Françoise Combes, who has held the Chair of Galaxies and Cosmology since 2014, succeeds Alain Fischer and becomes the second woman to preside over this illustrious institution, after Marianne Grunberg-Manago nearly 30 years ago. The results of the recent elections will shortly be ratified by an official decree from the President of the Republic.
The results of the elections that have just taken place will shortly be ratified by official decree of the President of the Republic.
Biography
An astrophysicist at Paris Observatory, Françoise Combes was deputy director of the physics laboratory at the École normale supérieure from 1985 to 1989. She was President of the Société française d’astronomie et d’astrophysique (2002-2004) and headed the CNRS National Galaxies Program (2001-2008). She has been Professor of Galaxies and Cosmology at the Collège de France since 2014. She has been editor of the European journal Astronomy & Astrophysics since 2003. Her research focuses on the formation and evolution of galaxies, in a cosmological context.
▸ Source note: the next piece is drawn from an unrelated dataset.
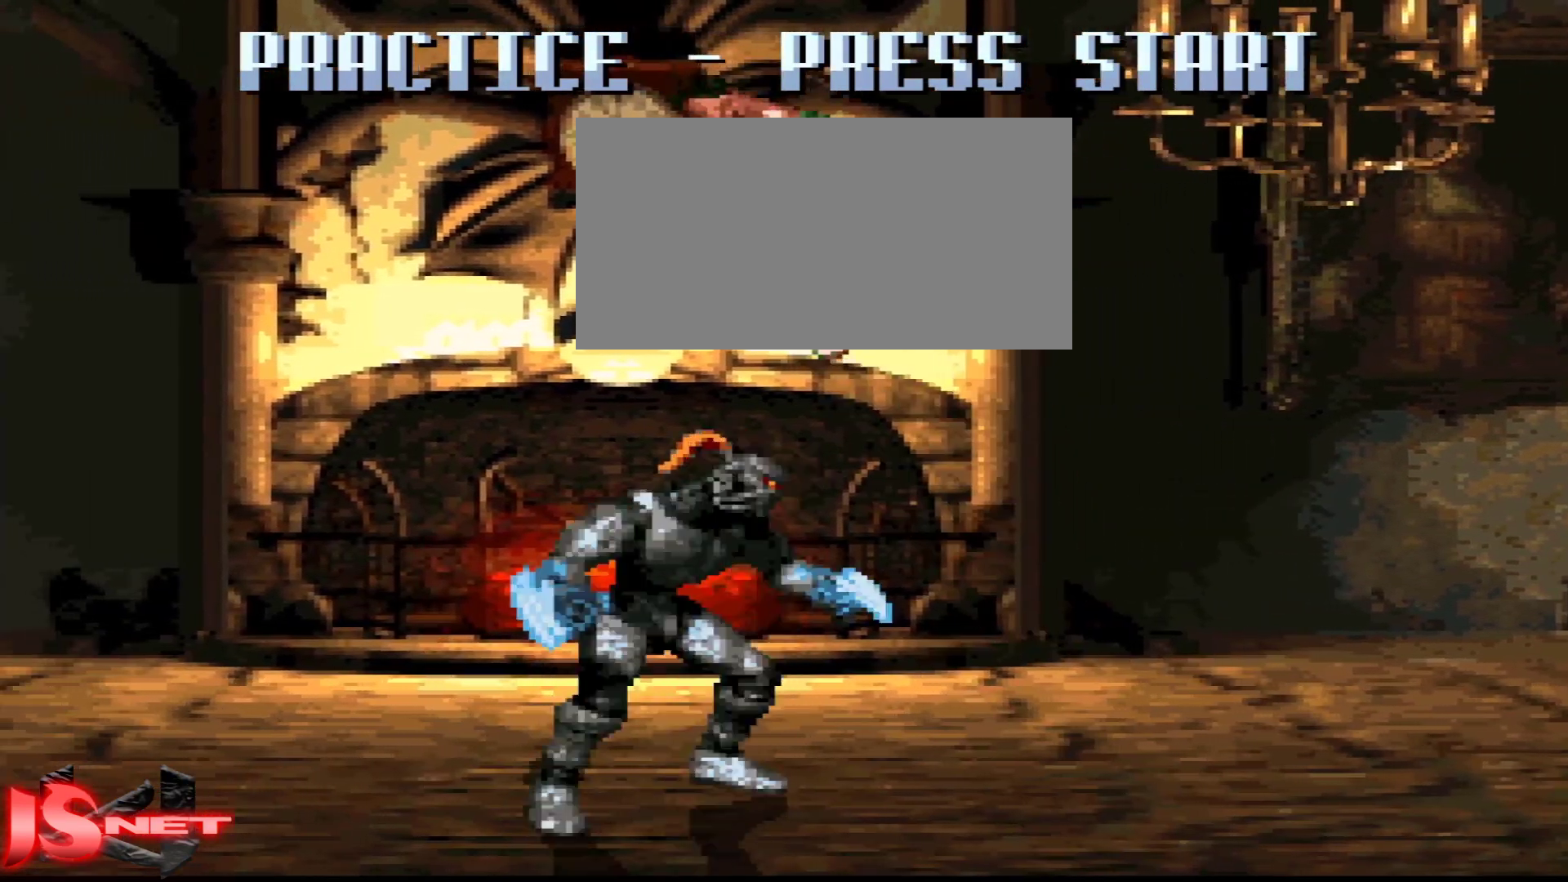
{"dt_ms": 1000, "buttons": ["DPAD_LEFT"]}
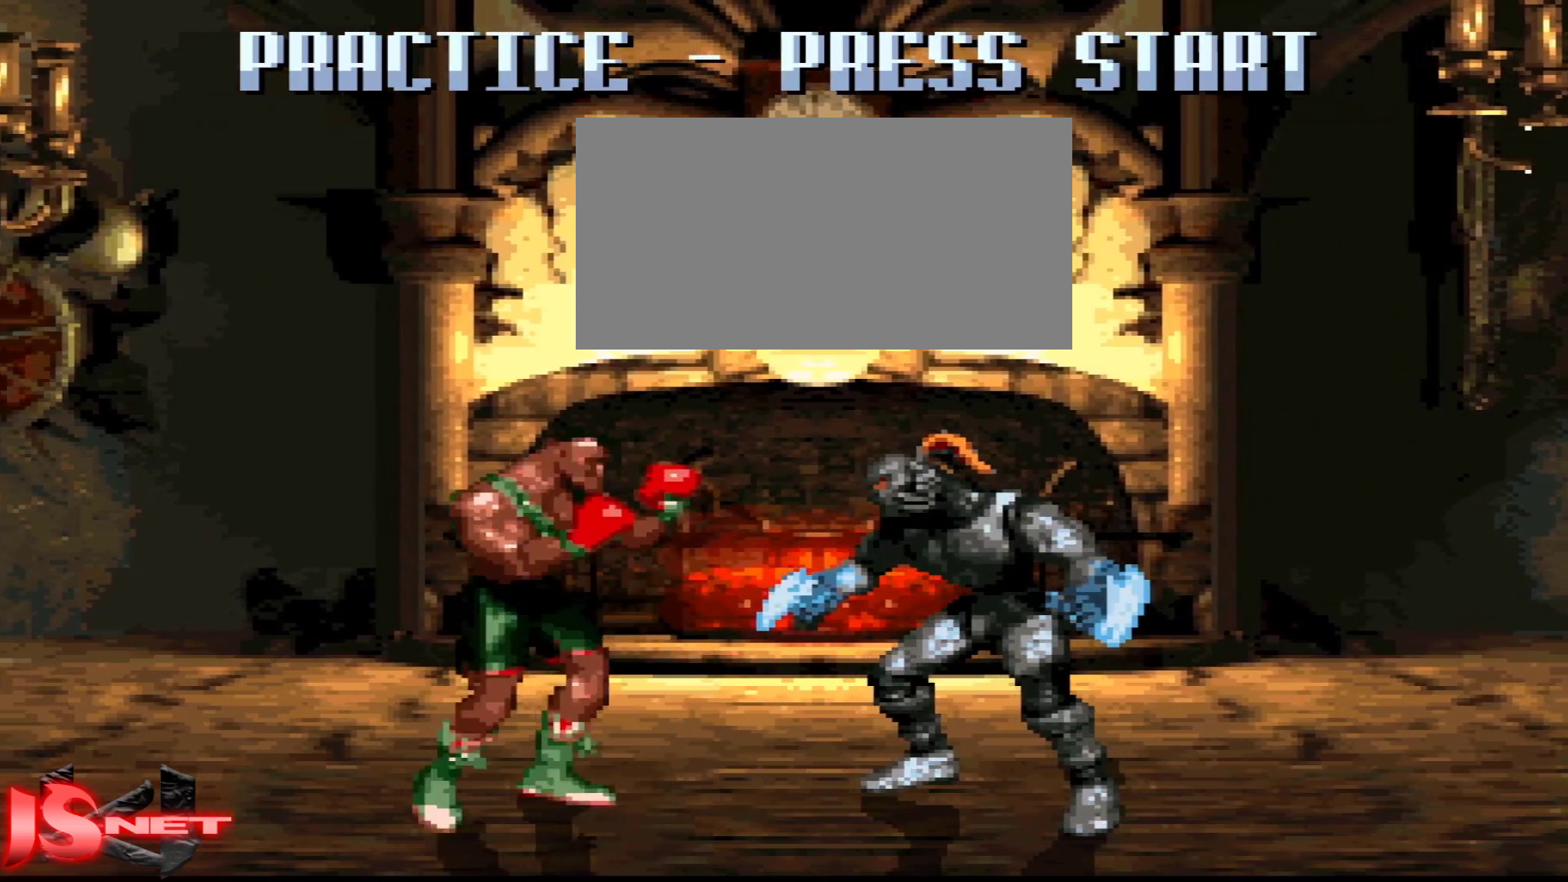
{"dt_ms": 500, "buttons": ["R1", "DPAD_LEFT"], "events": [[450, "R1", "down"]]}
Through her numerical simulations, she was the first to discover the mechanism by which bulges form in spiral galaxies, through vertical resonances of stellar bars. She also pioneered molecular absorptions in front of distant quasars, leading to constraints on the variation of fundamental constants. She was awarded the 2020 CNRS Gold Medal and the 2021 L’Oréal-Unesco International Prize for Women in Science.